La Serao riporta però che qualche tempo dopo furono ritrovate in una cloaca delle ossa che avrebbero potuto essere quelle del nano, ed avanza l’ipotesi che i parenti Frezza avessero alla fine deciso di assassinarlo.
L’altra ipotesi della leggenda del “Munaciello”
Con la seconda ipotesi, siamo ancora sul 1600. A Napoli, a quei tempi, si aggirano figure indispensabili per la città: i pozzari. Questi erano incaricati di pulire le cisterne e le fognature e, per questo, erano spesso agili e snelli. Guarda caso, portavano un informe lunga, con cappuccio: molto simile a quella dei monaci.

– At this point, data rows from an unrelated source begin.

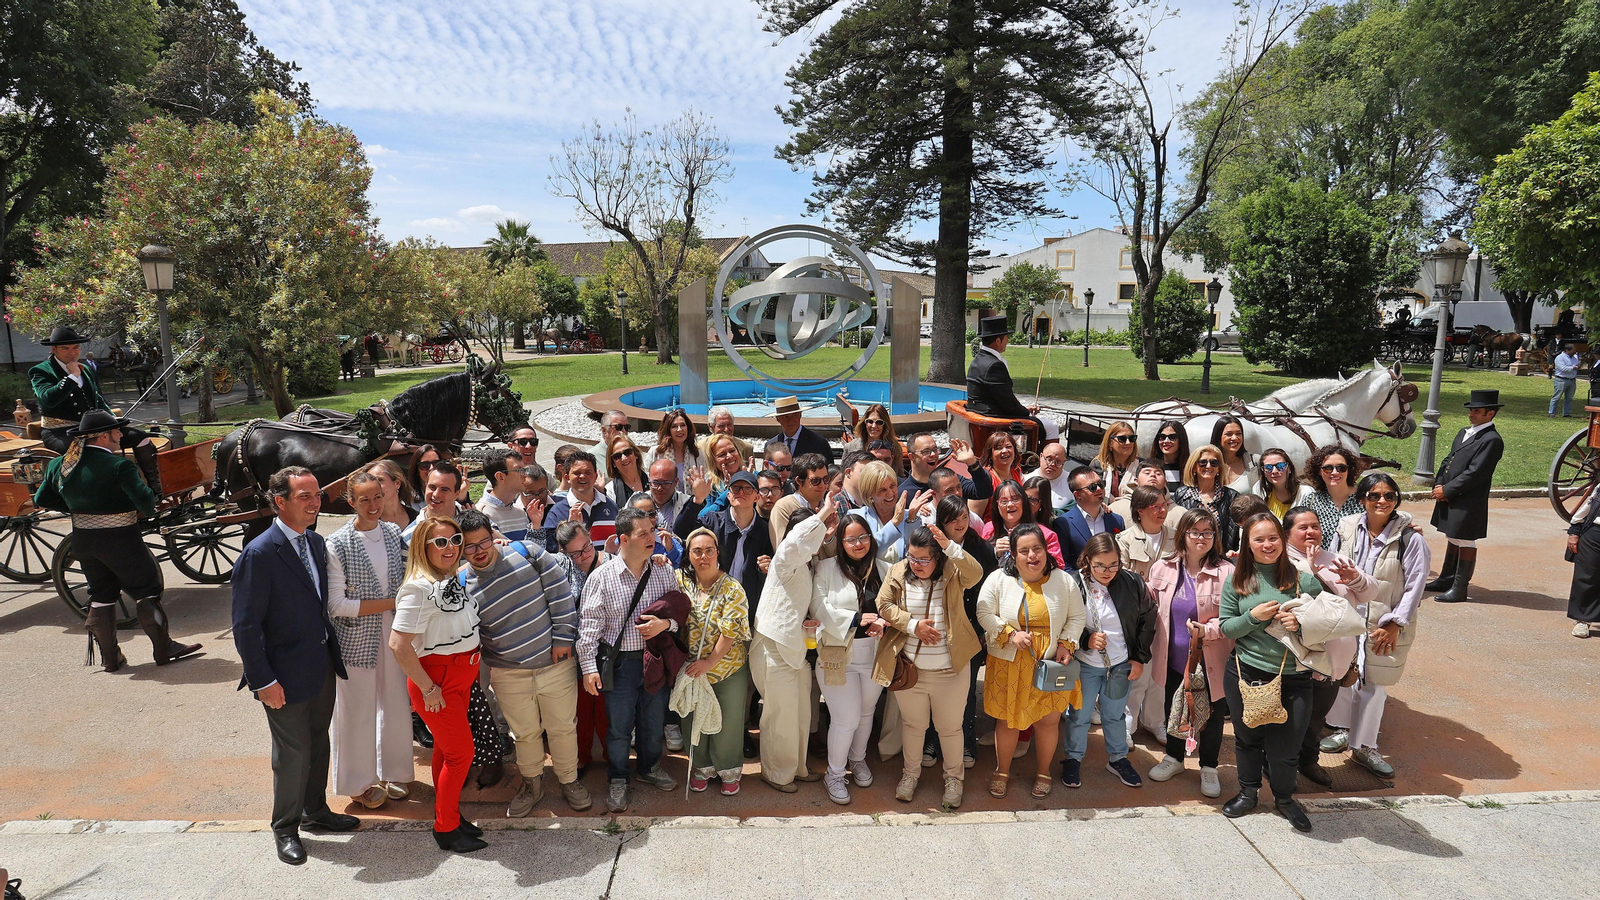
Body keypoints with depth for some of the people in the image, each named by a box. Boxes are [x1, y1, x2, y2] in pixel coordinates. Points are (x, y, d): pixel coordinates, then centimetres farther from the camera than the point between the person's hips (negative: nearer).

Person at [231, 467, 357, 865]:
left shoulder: (317, 543, 2)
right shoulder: (259, 554, -21)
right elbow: (246, 626, -18)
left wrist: (333, 652, 9)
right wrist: (264, 681, -17)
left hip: (323, 665, 7)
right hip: (286, 675, -7)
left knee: (319, 743, 21)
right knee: (293, 753, 9)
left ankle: (315, 810, 41)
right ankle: (285, 828, 30)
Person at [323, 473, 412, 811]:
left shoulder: (394, 534, 1)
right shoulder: (337, 545, -13)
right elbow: (336, 604, -16)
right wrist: (389, 603, -17)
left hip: (394, 634, 4)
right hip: (356, 638, -4)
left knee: (397, 704, 13)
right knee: (358, 711, 9)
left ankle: (393, 772, 35)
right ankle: (359, 782, 29)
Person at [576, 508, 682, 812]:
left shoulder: (664, 573, -2)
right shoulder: (601, 576, -11)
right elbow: (589, 625, -8)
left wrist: (665, 624, -15)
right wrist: (589, 667, -10)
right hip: (619, 662, -3)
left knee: (654, 719, 18)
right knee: (618, 724, 8)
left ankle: (649, 767, 43)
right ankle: (617, 779, 30)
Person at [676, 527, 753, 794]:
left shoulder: (733, 590, -15)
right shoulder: (681, 580, -3)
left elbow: (729, 632, -18)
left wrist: (710, 662, -21)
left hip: (729, 671, -3)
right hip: (691, 668, 3)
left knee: (728, 723, 10)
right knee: (694, 721, 16)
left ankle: (729, 771, 32)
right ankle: (702, 767, 38)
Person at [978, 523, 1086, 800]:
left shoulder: (1064, 581, -3)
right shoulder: (998, 579, -7)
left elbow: (1076, 617, 6)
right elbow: (985, 614, -4)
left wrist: (1066, 644, -8)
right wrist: (1011, 634, -16)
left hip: (1051, 663, 1)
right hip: (1009, 663, -1)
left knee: (1048, 721, 10)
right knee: (1007, 720, 10)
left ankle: (1043, 772, 35)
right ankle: (1002, 771, 33)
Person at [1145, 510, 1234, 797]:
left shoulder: (1226, 572, -14)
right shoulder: (1163, 568, -3)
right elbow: (1151, 610, 7)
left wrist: (1207, 630, -27)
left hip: (1211, 660, -3)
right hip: (1174, 657, 3)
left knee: (1212, 714, 13)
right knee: (1173, 708, 20)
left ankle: (1209, 768, 35)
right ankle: (1174, 758, 43)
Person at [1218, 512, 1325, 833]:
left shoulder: (1303, 579, -3)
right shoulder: (1237, 580, 1)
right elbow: (1225, 627, 1)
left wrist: (1301, 623, -17)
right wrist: (1253, 617, -15)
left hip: (1293, 678, -1)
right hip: (1245, 672, 1)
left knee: (1285, 747, 4)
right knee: (1247, 737, 17)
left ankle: (1284, 798, 34)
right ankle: (1248, 792, 42)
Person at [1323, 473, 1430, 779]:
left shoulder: (1409, 540, -13)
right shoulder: (1347, 529, -3)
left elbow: (1415, 587, -11)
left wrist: (1393, 624, -13)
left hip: (1384, 627, -3)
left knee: (1373, 684, 6)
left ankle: (1364, 746, 22)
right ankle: (1344, 729, 37)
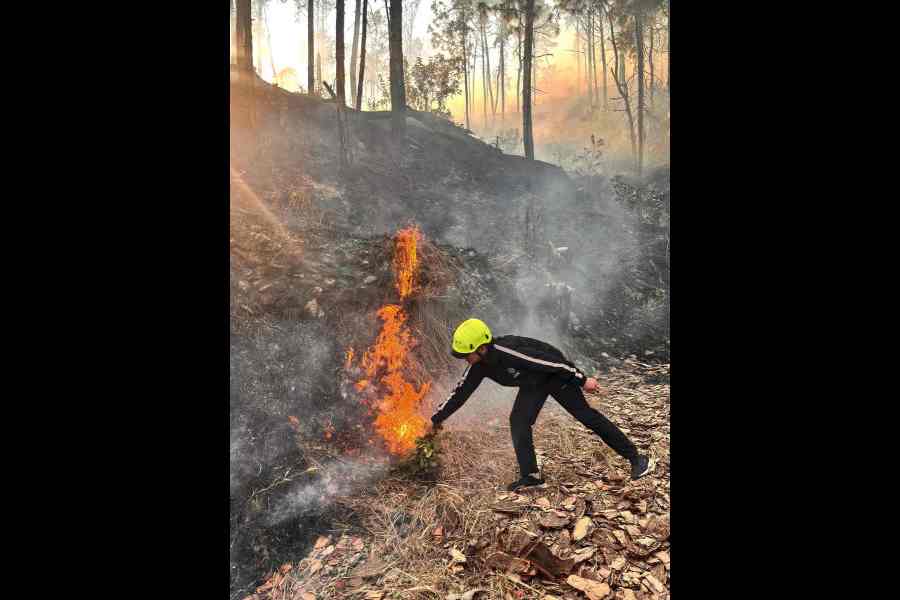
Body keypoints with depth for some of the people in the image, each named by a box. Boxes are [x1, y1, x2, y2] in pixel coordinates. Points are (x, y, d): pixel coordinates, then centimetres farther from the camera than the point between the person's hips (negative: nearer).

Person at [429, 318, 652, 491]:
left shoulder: (507, 352, -39)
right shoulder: (479, 366, -14)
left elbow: (552, 361, -33)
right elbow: (460, 393, -2)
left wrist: (583, 380, -25)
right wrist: (437, 418, 4)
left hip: (555, 373, -7)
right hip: (533, 383, 7)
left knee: (585, 414, -5)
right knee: (518, 422, -6)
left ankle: (636, 458, 8)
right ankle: (530, 475, 5)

Poiché spesso i pozzari non venivano pagati dai loro committenti, costoro si “vendicavano” entrando nelle case dei Signori attraverso i pozzi e rubando per sé oggetti preziosi. Gli stessi oggetti preziosi, talvolta, venivano poi donati dai pozzari alle loro amanti, nelle cui case i gestori dei pozzi si intrufolavano sempre attraverso i canali per calare il secchio. Anche per questo la leggenda vuole che il munaciello talvolta rubi, talvolta doni.
Dicerie e curiosità sul “Munaciello”
Abbiamo visto come la figura del “Munaciello” sia una figura capricciosa e volubile. Tra i vicoli del centro storico, le signore più anziane ancora dicono “O munaciello”, a chi arricchisce e chi “appezzantisce” ( Il munaciello alcuni li rende ricchi, altri li impoverisce). O anche si usa ancora dire, quando d’improvviso una persona si arricchisce, che questa abbia il munaciello in casa che gli dispensa denaro.
Si è soliti inoltre, quando si sospetta di avere “l’ospite”, di lasciargli una sedia e del cibo durante la notte. Quando si abbiano sospetti del genere è anche giusto che non si dica nulla a nessuno, per non indispettirlo. Bisogna infatti ricordare che questo fantasmino dispettoso non si lega alla casa ma alla persona. E’ voi che sceglie, non la vostra dimora.
Ciò non toglie che ci siano luoghi che, per tradizione, ne sono da sempre infestati: come ad esempio la Villa Gallo, una villa storica sui colli aminei.
Il “Munaciello” rappresenta comunque un personaggio che subisce “angherie” e per questo vorrebbe vendicarsi. In realtà nella Napoli odierna viene ricordato solo negli eventi di “sparizione ” di oggetti ma con molta simpatia. Incolpare il “Munaciello” quando “sparisce” qualcosa in casa in realtà è un modo per evitare di affrontare la propria sbadataggine.